Once inside, I almost stumble with amazement. The walls are lined with chairs, upon which are seated gentlemen and ladies dressed in every type of finery, fluttering fans and nodding and smiling. To one side waits a patient line of poor women – I estimate twelve of them, no, thirteen – all holding babies, some of whom sleep and some cry and the mothers are shushing them, rocking them or simply staring into space as if the baby makes no noise, as if they are deaf to it. All eyes turn on me as I enter, then immediately dismiss me as an object of no interest. Matron leads me to a corner, to await the founder, who is perambulating along the chairs of the quality and offering witty comments to make the ladies titter, his wig powdered white for this formal occasion. The sideboard where he keeps his ink and quills has been cleared and in their place are plates of food and jugs of wine, luxurious food I have never set eyes upon before: tarts of all sorts and sweetmeats and fruits; sea creatures – the like of which I have only seen in books – are seated quite dead on ice alongside peas and salad; and every kind of meat and poultry piled up glistening in silver dishes. I am astounded to discover that food comes in so many colours other than shades of brown or grey. The appetising scents waft about the room, admixed with pomade and powder. The quality do not regard the table of treats, but many of the poor women ogle that food, even while their babies squeal ignored in their arms.

The founder finishes his round and claps his hands, at which all the poor women turn their heads to him expectantly. The room hushes. The founder gestures to my schoolmaster who stands beside the table. He fetches a cloth bag and hands it to the founder, who takes it to the first poor woman in the line. Holding her mewling babe on one arm, she reaches in and takes something from inside. It is a ball, a black ball, and she frowns. The founder shakes his head. There is an audible sigh from the audience. The next woman is offered the bag, and she too takes a ball, this time white. She smiles and looks behind her at the next woman, who will not meet her face. This one takes a ball and it too is white and they smile together and pet their babies and jiggle them. Some of the quality clap their hands together and nod approvingly. The next takes a black ball, the next black and the next. Then appears a red ball, and the mother looks quizzical, but no one answers her questioning face. There are three more white balls and smiles, one black and three red. The mothers with the black balls are led across the room by a maidservant; dejected and wordless, they are shown out and the door closed behind them. The whites huddle and mutter to each other, joined in success. The red wait, separate, alert. The founder speaks to these.

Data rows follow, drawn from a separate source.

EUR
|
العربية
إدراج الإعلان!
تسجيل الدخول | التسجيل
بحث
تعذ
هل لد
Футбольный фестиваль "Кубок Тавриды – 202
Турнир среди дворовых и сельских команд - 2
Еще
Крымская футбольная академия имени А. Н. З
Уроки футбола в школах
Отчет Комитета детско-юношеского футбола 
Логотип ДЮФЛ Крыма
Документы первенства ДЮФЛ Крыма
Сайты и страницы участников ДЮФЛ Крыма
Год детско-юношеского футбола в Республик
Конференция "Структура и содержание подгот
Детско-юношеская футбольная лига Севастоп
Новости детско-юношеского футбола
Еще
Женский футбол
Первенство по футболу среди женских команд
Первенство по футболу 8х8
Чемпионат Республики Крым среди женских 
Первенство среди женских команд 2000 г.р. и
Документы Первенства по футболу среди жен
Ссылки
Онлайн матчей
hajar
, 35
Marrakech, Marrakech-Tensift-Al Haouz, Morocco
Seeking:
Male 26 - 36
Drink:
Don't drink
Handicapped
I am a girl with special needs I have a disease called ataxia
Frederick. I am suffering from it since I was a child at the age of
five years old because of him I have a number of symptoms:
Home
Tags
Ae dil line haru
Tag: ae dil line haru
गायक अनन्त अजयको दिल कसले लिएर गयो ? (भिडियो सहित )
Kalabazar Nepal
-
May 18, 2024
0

‘You are hereby upon the list of reserves. Leave the details of your place of abode with my secretary and he will be in contact with you in due course if a lot becomes available.’

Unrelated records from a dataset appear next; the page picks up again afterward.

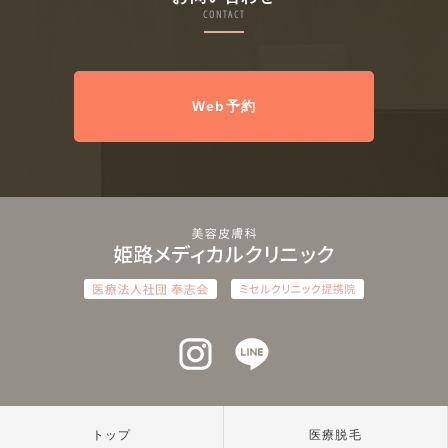
CONTACT
Web予約
インスタグラム
ラインアット
トップ
医療脱毛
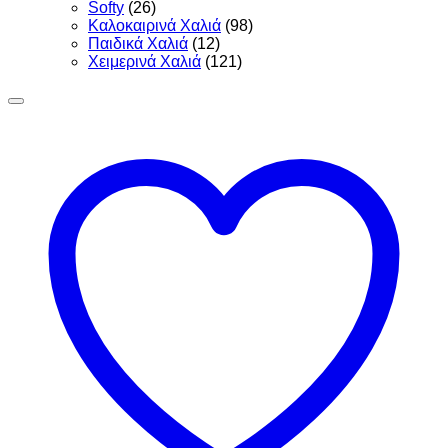
Softy
(26)
Καλοκαιρινά Χαλιά
(98)
Παιδικά Χαλιά
(12)
Χειμερινά Χαλιά
(121)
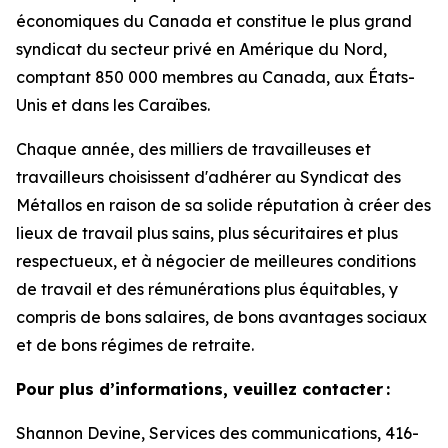
économiques du Canada et constitue le plus grand
syndicat du secteur privé en Amérique du Nord,
comptant 850 000 membres au Canada, aux États-
Unis et dans les Caraïbes.
Chaque année, des milliers de travailleuses et
travailleurs choisissent d'adhérer au Syndicat des
Métallos en raison de sa solide réputation à créer des
lieux de travail plus sains, plus sécuritaires et plus
respectueux, et à négocier de meilleures conditions
de travail et des rémunérations plus équitables, y
compris de bons salaires, de bons avantages sociaux
et de bons régimes de retraite.
Pour plus d’informations, veuillez contacter :
Shannon Devine, Services des communications, 416-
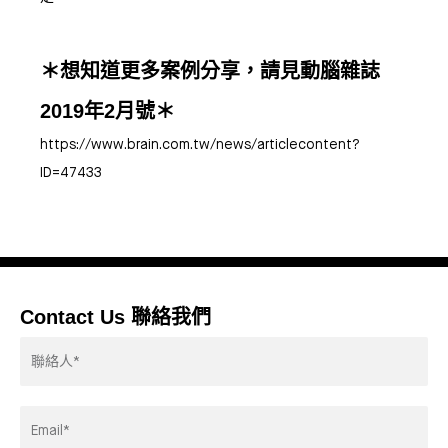
＊想知道更多案例分享，請見動腦雜誌
2019年2月號＊
https://www.brain.com.tw/news/articlecontent?
ID=47433
Contact Us 聯絡我們
Contactor*
Email
Address*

Another maidservant is there to lead away the victors. Matron steps over to her and says, ‘Can you administer the medical tests for these five yourself? I must stay here with the child,’ to which the maidservant nods and leads them on. The founder continues his jolly banter with the guests, while Matron and I stand in the corner waiting.

I tug at her sleeve. ‘What game was this?’ I whisper hoarsely.

‘’Tis no game. ’Tis a ballot. These women sue to be admitted to the orphanage. Those with the white balls have won a place for their babies here.’

So this is how they come. An orphan lottery. Yet it strikes me that there are no babies living here. I am one of the youngest. The orphans range from four years or so to fourteen.